Entries supplied:

########################################

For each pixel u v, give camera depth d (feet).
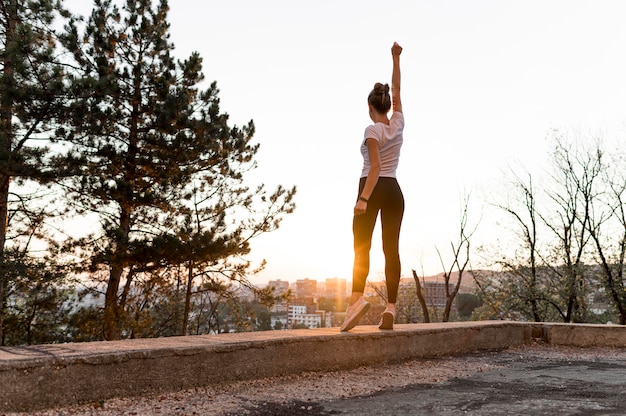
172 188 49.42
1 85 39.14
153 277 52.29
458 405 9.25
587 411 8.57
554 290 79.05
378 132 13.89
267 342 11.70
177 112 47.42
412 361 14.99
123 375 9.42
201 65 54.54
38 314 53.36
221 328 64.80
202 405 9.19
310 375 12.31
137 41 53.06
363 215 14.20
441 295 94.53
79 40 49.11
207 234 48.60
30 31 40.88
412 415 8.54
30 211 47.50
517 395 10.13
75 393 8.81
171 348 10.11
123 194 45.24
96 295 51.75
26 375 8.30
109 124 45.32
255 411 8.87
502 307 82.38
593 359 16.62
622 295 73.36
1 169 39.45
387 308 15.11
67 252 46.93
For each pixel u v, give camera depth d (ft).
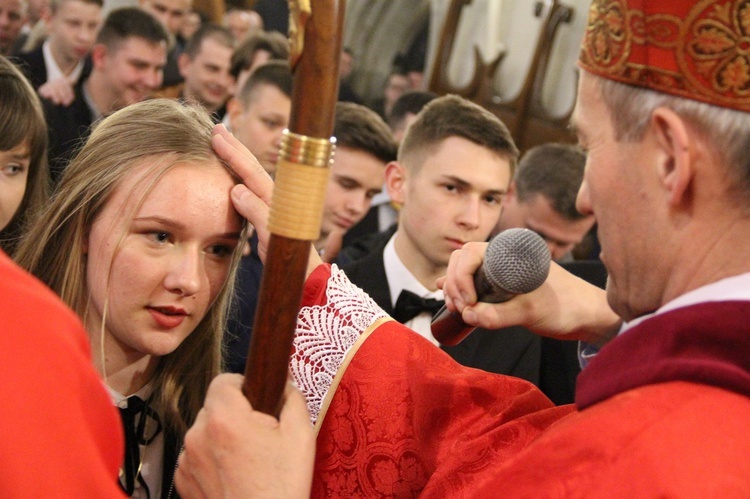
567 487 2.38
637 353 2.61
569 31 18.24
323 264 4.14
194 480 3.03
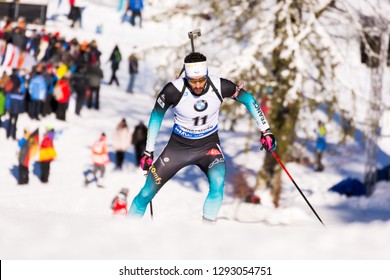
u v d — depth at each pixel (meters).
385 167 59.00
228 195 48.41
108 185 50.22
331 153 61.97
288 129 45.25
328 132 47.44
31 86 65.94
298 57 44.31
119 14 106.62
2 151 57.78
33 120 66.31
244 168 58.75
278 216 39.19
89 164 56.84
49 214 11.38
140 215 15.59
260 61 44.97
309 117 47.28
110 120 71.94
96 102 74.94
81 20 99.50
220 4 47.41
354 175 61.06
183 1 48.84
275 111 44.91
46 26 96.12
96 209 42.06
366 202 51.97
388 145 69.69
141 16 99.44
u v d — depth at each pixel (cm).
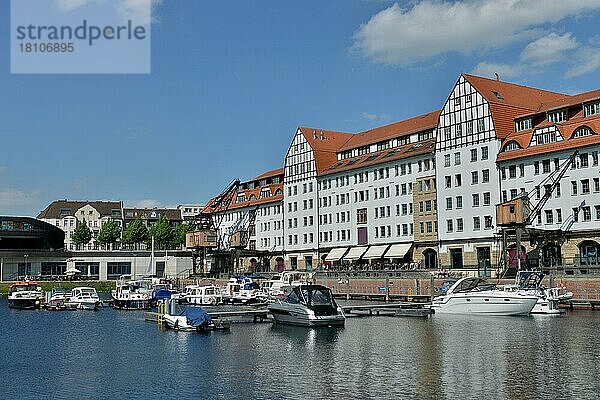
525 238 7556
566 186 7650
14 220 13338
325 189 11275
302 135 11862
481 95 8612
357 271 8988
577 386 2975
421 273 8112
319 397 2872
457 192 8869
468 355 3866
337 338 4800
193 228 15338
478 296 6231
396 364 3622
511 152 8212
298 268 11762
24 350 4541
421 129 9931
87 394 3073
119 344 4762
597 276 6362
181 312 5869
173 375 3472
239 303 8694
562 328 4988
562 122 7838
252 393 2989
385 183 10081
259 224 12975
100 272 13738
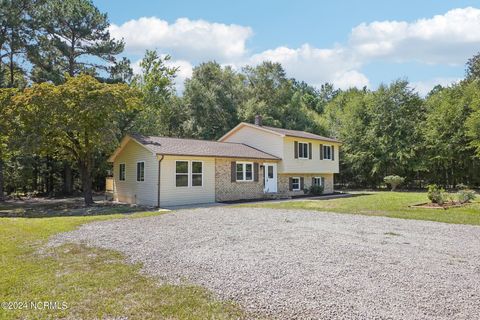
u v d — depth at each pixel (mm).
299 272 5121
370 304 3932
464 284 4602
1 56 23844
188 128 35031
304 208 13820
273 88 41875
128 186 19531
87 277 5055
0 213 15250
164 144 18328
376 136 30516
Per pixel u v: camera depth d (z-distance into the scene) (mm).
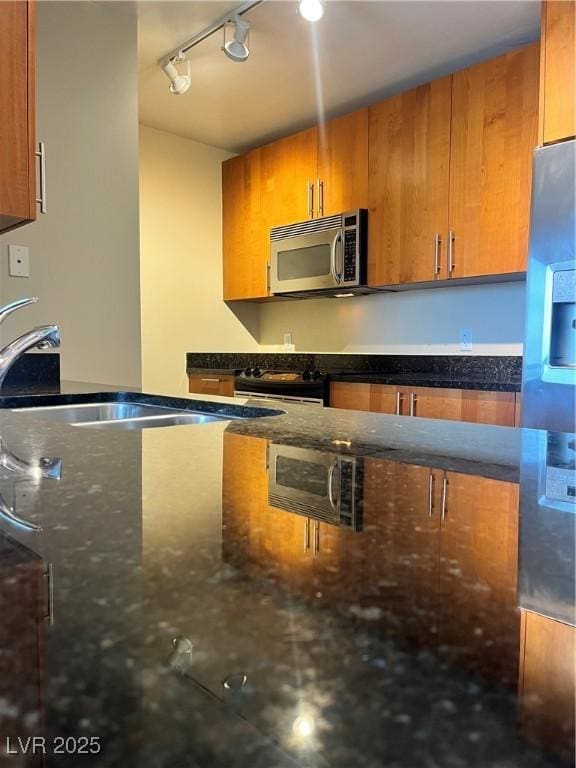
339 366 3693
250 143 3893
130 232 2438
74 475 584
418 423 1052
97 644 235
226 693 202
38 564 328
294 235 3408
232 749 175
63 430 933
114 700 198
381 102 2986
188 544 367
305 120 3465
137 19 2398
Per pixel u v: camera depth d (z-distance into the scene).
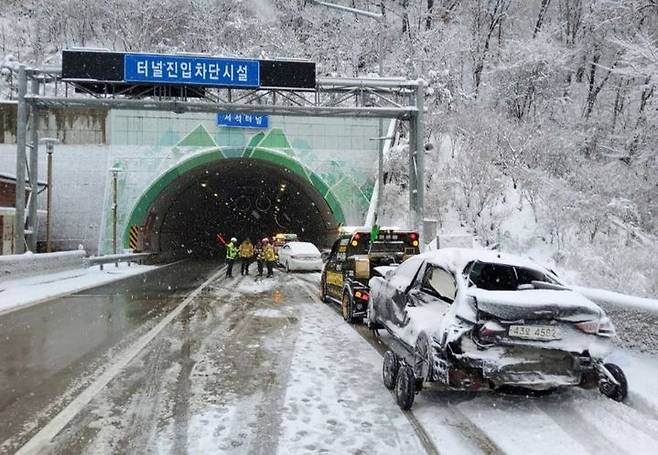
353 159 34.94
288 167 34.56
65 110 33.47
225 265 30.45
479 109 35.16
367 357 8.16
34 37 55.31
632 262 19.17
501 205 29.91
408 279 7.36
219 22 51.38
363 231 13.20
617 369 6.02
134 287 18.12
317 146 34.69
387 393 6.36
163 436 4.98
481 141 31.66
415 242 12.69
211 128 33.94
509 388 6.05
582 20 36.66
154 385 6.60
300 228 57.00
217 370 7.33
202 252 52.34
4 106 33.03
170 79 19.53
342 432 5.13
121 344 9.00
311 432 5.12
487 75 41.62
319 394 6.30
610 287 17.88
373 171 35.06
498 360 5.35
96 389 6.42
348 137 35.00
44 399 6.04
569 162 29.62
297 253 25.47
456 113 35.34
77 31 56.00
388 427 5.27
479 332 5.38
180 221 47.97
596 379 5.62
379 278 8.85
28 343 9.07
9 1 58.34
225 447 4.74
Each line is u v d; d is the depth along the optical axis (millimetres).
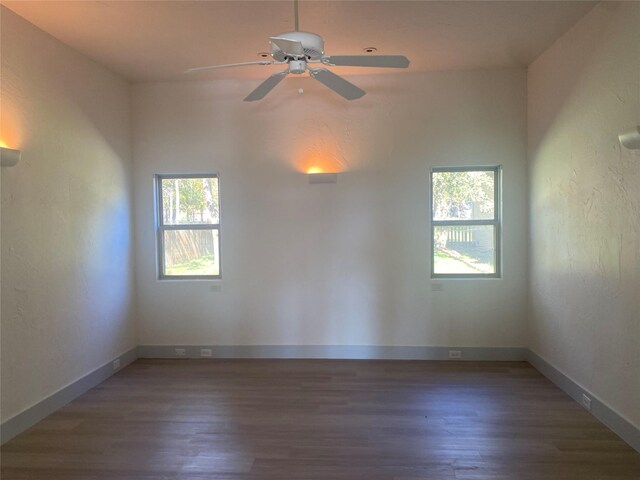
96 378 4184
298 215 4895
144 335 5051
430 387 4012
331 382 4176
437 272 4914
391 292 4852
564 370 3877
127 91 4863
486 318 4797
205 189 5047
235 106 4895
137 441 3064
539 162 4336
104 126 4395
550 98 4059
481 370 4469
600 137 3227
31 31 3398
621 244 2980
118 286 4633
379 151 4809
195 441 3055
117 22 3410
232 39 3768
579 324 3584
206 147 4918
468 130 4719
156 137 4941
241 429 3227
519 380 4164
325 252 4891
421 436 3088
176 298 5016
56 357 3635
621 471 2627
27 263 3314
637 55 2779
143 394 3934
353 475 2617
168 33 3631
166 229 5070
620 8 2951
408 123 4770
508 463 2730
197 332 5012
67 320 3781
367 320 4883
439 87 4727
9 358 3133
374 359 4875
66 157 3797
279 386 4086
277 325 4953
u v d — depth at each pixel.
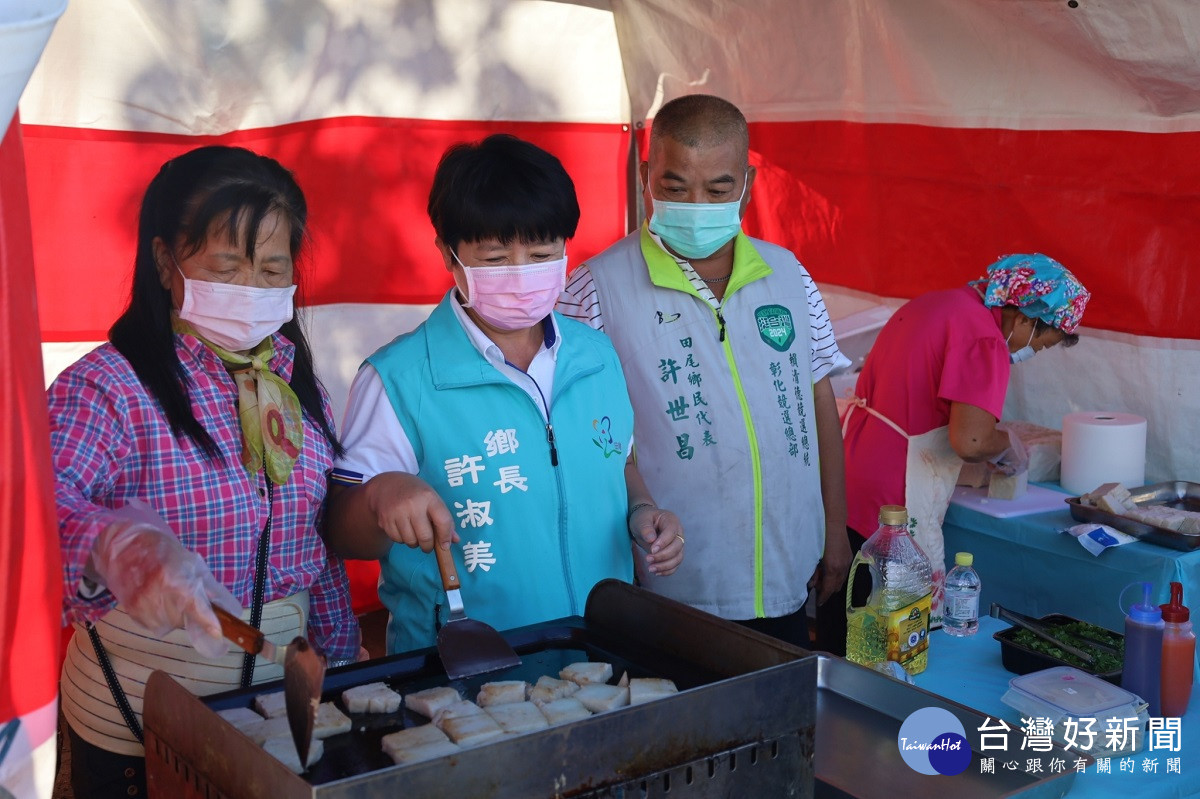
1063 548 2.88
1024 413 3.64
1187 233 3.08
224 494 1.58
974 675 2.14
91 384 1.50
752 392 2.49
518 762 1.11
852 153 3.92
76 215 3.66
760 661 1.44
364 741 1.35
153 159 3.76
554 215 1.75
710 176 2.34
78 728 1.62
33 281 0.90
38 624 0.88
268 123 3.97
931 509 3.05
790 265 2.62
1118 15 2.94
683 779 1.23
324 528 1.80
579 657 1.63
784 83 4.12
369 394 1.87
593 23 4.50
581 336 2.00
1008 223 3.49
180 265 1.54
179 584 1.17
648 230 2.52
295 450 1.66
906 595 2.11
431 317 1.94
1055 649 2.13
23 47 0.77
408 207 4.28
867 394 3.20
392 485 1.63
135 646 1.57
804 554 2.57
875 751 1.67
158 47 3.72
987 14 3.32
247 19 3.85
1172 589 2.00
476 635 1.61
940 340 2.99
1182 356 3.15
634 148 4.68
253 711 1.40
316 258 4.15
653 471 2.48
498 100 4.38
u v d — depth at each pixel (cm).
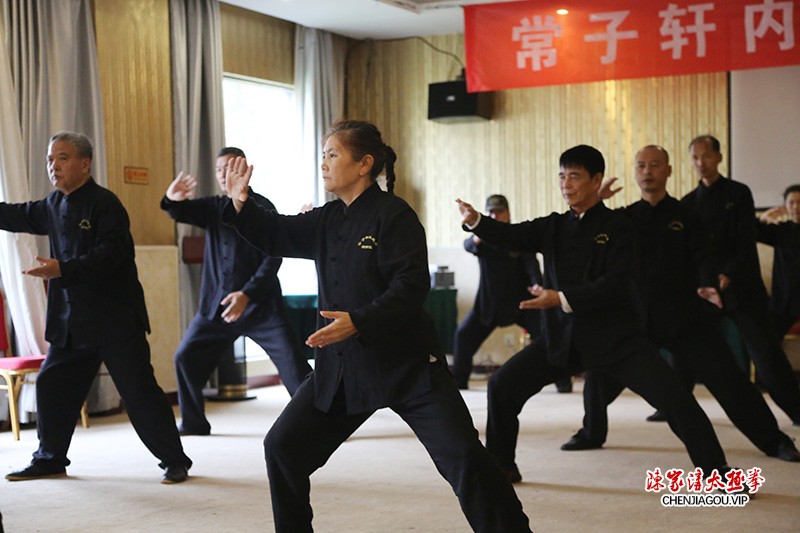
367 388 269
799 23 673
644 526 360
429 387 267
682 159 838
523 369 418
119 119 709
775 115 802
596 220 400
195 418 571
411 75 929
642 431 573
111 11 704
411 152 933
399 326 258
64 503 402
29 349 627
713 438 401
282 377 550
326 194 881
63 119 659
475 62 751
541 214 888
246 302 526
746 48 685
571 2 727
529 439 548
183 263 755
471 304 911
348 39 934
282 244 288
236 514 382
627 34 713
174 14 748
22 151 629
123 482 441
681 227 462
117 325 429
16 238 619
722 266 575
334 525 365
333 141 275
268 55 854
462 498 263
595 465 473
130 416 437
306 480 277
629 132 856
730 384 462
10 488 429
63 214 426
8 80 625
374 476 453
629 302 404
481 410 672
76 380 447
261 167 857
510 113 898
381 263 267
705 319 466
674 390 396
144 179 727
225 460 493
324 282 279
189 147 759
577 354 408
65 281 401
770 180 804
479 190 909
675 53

########################################

Problem statement:
Looking at the entries, how many lines contain the string "scene"? The answer is that number alone.

Answer area:
2